I recently went through building and installing jaxlib 0.1.76 on MIT IBM Satori, a ppc64le machine, and I thought I would share my steps in case anyone happens to find them helpful:

  1. I installed bazel using a community-created binary for ppc64le. In my case, I had to use Bazel 4.2.2, as newer versions were incompatible with the system libraries on IBM Satori (this also meant I could only build an older version of jaxlib, as the more recent ones seem to require Bazel >=5.0)
  2. I set up and activated a dedicated Anaconda environment with cudatoolkit and loaded a system CUDA 11.1 module
  3. I downloaded the source for the desired release (jaxlib-v0.1.76 in my case), unpacked it and run python build/build.py --enable_cuda --cuda_path /software/cuda/11.1 --cudnn_path /nobackup/users/<username>/anaconda3/envs/<environment name> in the its root. The CUDA and cuDNN paths specified in the build command need to be adapted for the specific system.
  4. I installed the resulting .whl package (found in the /dist subdirectory once the build completed successfully) using pip.

The resulting jaxlib installation seems to work well for our purposes, although it can only be used for running on a GPU. Attempting to run on a CPU triggers errors 'pwr9' is not a recognized processor for this target (ignoring processor).

C-J-Cundy commented 2 years ago

@proutrc @feifzhou Have you had any success on this issue since last year? I am trying to install JAX on the Lassen PPC system and having a lot of difficulties. I am able to get around most of the undeclared dependency issues by making toolchain files as described above and installing following these commands, but end up getting this error from Eigen during compilation.

Is there perhaps a pre-configured/compiled package available for JAX on PPC/Lassen similar to the opence distributions of torch and other packages? I've been trying unsucessfully to install JAX for the last several days now

mrorro commented 2 years ago

@C-J-Cundy did you try the jaxlib anaconda package for linux-ppc64le?

Provided information:
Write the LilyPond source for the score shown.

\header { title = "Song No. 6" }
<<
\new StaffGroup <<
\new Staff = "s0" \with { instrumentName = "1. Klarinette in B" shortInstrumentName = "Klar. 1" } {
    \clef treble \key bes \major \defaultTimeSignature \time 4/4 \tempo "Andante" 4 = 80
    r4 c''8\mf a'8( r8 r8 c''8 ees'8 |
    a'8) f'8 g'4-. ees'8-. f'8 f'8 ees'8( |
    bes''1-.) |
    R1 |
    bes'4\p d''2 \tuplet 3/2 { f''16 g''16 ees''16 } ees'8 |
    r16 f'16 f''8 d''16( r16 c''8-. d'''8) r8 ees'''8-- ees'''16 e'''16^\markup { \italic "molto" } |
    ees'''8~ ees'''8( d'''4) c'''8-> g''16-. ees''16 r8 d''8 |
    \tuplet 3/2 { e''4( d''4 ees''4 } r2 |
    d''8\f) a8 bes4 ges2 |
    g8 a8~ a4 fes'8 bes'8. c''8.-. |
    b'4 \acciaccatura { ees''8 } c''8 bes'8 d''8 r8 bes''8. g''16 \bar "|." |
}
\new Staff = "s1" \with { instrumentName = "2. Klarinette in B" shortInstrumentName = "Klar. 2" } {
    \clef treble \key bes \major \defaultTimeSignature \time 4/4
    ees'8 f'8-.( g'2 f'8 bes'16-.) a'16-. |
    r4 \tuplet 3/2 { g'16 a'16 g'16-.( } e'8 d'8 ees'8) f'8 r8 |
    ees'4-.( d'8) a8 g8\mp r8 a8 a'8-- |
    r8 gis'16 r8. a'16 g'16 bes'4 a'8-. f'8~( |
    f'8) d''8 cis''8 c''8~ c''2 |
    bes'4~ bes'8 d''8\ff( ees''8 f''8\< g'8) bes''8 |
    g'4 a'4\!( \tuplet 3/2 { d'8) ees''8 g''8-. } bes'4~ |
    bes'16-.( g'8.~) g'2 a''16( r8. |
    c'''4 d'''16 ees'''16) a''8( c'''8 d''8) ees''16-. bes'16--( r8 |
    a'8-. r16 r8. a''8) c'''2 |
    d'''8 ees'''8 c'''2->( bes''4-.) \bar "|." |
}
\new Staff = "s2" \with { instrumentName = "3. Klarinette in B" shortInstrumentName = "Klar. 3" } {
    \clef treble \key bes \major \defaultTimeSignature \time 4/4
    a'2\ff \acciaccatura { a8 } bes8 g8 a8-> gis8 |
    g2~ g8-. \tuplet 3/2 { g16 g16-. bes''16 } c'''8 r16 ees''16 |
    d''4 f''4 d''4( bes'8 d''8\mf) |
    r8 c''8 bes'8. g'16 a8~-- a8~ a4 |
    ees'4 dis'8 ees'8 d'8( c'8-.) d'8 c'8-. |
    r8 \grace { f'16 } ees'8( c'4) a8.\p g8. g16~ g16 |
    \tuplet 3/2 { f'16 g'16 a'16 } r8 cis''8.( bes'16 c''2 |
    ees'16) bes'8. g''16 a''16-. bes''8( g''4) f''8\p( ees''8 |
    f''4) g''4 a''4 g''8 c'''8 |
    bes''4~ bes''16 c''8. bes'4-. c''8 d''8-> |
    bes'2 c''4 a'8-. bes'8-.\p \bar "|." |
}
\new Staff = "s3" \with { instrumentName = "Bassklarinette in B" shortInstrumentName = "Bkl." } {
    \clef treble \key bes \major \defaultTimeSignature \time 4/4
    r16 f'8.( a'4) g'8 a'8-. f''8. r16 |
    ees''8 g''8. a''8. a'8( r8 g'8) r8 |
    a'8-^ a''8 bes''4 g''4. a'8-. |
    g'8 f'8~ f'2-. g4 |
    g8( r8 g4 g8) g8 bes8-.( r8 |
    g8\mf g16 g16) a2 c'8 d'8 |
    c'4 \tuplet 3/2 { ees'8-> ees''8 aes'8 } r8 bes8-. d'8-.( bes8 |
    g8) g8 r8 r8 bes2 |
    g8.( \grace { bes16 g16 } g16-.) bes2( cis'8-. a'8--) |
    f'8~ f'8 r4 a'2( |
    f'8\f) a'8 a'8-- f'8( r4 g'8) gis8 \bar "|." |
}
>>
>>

Directive:
Translate this sentence from the excerpt on building jaxlib into Spanish: "The resulting jaxlib installation seems to work well for our purposes, although it can only be used for running on a GPU."

Answer for this exercise:
La instalación de jaxlib resultante parece funcionar bien para nuestros fines, aunque solo puede usarse para ejecutar en una GPU.